I question that project's long-term viability. Event loop based languages inherently limit systems to inefficient and unreliable concurrency models.
My platform, which I've received seed funding for, is entirely done in Erlang. This technology decision will better enable me to deliver more hello worlds per nanosecond than Node ever could.
I thought the whole point of HTTP/2 was to transfer as many things as possible in one connection so maybe this bug is less of a concern for these types of connection.
The headline says "20%", which would imply that a "similar slowdown" for a 100 milliseconds response would bring it to 120 milliseconds.
But what is actually happening is that every request takes roughly an extra 0.04 milliseconds, so the time might go up to 100.04 milliseconds, probably within margin of error for most services anyway.
Seems like an easy debunk here is a test that has a more realistic response delay instead so that the slowdown can de demonstrated as an absolute amount vs. a percentage amount.

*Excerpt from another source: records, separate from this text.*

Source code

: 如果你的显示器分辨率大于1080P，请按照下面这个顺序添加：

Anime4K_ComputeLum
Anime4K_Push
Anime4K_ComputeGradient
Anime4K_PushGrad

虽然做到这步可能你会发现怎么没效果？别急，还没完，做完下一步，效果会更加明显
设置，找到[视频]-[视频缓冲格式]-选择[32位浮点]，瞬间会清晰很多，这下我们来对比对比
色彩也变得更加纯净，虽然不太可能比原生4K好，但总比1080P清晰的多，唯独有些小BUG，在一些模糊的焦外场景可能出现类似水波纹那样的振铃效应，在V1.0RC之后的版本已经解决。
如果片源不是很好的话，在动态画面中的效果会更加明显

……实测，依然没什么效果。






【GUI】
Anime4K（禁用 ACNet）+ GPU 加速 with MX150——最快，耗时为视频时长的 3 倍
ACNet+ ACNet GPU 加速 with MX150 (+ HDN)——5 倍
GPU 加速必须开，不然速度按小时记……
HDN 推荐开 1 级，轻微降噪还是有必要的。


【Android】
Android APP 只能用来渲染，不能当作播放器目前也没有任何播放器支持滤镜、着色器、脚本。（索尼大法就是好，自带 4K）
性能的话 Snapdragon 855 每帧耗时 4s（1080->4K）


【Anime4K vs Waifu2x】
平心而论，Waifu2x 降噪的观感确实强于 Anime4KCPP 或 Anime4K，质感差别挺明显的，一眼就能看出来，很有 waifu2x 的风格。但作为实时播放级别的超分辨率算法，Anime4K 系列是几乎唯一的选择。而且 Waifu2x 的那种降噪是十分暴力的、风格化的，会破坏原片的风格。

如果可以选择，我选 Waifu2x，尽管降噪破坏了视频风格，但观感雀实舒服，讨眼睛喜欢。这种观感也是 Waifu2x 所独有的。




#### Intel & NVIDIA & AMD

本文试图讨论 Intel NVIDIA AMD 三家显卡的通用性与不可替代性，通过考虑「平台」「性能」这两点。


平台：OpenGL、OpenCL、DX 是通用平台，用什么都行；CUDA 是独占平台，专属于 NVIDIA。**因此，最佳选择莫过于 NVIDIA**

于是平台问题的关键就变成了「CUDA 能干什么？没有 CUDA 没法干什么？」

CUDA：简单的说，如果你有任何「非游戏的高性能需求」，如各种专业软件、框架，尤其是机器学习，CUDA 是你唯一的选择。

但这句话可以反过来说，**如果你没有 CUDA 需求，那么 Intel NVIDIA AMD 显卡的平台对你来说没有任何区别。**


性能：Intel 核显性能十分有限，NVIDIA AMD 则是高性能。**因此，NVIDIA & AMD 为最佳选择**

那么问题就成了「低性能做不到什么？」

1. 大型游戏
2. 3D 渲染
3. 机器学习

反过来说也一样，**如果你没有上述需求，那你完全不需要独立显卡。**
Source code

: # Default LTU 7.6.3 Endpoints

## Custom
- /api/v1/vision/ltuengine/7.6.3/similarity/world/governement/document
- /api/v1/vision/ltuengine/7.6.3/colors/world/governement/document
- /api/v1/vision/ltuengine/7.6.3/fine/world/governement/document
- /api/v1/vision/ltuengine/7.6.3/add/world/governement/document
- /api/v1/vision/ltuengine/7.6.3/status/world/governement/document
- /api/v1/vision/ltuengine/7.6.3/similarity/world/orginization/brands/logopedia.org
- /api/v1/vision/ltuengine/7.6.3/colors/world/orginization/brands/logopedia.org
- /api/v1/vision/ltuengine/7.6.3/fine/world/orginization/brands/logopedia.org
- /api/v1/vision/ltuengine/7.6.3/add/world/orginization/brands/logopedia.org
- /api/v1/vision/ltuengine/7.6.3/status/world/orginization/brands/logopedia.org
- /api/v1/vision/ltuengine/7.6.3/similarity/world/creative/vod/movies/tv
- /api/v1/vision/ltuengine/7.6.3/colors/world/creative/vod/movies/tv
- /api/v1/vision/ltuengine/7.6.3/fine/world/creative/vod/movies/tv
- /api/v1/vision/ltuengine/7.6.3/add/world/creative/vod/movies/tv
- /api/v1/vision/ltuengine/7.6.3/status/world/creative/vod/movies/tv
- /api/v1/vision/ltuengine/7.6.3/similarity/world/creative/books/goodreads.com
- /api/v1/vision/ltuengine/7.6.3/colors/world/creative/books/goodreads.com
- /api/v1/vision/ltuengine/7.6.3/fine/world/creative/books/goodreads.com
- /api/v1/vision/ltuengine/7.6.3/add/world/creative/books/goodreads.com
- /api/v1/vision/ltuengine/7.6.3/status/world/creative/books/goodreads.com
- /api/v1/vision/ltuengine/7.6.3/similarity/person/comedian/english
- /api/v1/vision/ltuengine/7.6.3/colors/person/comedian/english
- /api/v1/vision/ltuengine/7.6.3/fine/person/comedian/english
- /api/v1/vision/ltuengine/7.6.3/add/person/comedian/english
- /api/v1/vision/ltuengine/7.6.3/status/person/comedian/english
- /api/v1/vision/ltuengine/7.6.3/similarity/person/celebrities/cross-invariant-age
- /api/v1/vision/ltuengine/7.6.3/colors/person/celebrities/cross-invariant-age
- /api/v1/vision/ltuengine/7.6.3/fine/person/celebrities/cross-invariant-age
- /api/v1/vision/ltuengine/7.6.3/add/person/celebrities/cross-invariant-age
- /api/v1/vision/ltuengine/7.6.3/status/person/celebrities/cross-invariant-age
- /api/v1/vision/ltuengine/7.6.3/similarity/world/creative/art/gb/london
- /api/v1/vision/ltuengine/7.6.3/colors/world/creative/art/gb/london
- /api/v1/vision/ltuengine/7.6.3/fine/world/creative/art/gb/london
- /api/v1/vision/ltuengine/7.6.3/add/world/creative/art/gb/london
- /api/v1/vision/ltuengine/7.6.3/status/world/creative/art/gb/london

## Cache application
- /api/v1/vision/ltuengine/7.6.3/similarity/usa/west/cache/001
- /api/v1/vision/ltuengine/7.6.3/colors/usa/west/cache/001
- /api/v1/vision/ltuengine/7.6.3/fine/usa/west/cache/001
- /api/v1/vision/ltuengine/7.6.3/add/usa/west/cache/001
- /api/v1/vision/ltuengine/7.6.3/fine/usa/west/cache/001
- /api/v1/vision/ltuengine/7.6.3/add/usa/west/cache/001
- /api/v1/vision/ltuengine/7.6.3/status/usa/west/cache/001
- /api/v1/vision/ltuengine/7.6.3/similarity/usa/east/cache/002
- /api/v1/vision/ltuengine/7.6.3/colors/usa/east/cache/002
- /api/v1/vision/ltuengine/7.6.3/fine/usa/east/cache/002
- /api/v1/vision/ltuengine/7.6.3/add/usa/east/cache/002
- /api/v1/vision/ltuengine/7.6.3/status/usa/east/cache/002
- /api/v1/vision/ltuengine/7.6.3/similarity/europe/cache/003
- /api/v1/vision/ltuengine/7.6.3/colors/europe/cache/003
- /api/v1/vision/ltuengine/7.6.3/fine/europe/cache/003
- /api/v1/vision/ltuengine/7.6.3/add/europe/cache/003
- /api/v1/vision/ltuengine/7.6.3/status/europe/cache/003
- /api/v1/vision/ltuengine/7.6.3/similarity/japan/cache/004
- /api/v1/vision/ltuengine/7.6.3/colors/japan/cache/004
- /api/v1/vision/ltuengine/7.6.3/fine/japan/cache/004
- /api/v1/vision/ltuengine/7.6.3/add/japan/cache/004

It's so hard to imagine high traffic application with api serving information to clients from array that is refreshed once in 10 minutes? So basically most of the time you touch only this array on every request which is like sending hello world example. In this situation it will be noticeable if you have a lot of traffic but then you would not use stdlib http library but something like fasthttp which doesn't change that there are other real world use cases that would be affected, not a lot of them but they exist.